Updated 3:39am 19 April 2012

Bid to prevent hardship for couples who split up

A MERSEYSIDE family solicitor is teaming up with a top law maker to throw her weight behind proposed legislation aiming to make life easier for cohabiting couples, carers and siblings living together.

Jo-anne Lomax, from Wirral law firm Lees and Partners, says she is campaigning to end the injustice and financial hardship faced by thousands of people who live together but are not married.

She is a member of Resolution, a 5,000-strong group of family lawyers, who are working with QC Lord Lester of Herne Hill to introduce a Bill into the House of Lords in the autumn.

The Bill’s introduction is part of a recently-launched Living Together campaign by Resolution and Lord Lester’s Odysseus Trust.

Lord Lester is a veteran human rights lawyer who successfully introduced the Forced Marriages Bill and was instrumental in developing the 2004 Civil Partnership Act.

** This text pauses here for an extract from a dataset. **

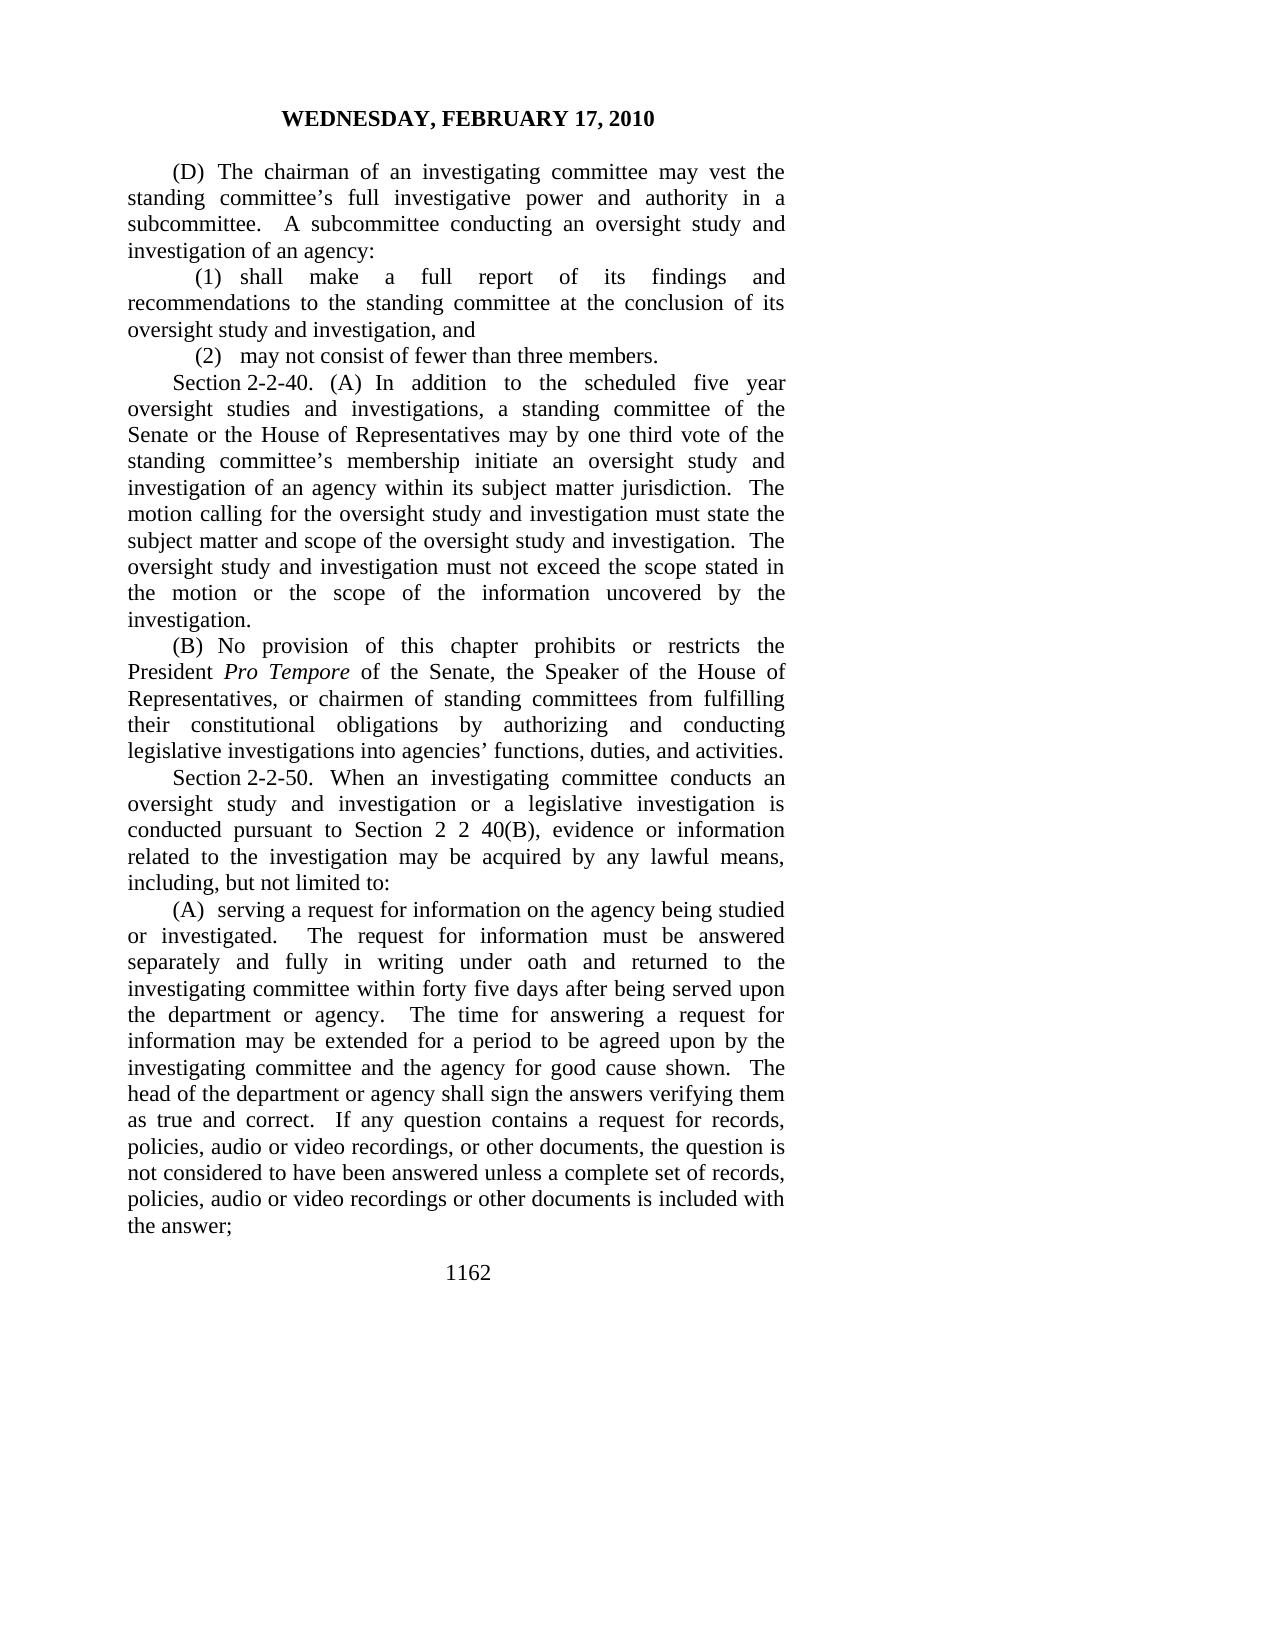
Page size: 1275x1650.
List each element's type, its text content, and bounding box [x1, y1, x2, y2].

Ms Lomax said: “It is a scandal in modern Britain that existing law does almost nothing to prevent people from losing their home or sliding into poverty if their relationship breaks down or their partner dies.

“Sensibly-drafted legislation is urgently needed to tackle the vulnerability not only of unmarried cohabiting couples and their children but also co-dependent carers and siblings who live together.”

Alarmingly, more than half of cohabitants falsely believe in the existence of Common Law marriage.

But the Government decided to postpone action on recent Law Commission proposals to reform cohabitation law pending research into the cost and benefits of reforms introduced in Scotland.

Lord Lester says that Britain’s more than 2m cohabiting couples and co-dependents should not be made to wait any longer. He said: “The Government’s proposed research won’t even begin until 2010 and, if cost was the issue, one has to ask why the Government specifically excluded research on cost from the Law Commission’s original brief.”

The Bill would protect the vulnerable without equating living together to marriage or civil partnership in every way.

For example, the new laws would apply only to people living in the same household for a minimum period of time in which the parties have provided a financial or other commitment to each other.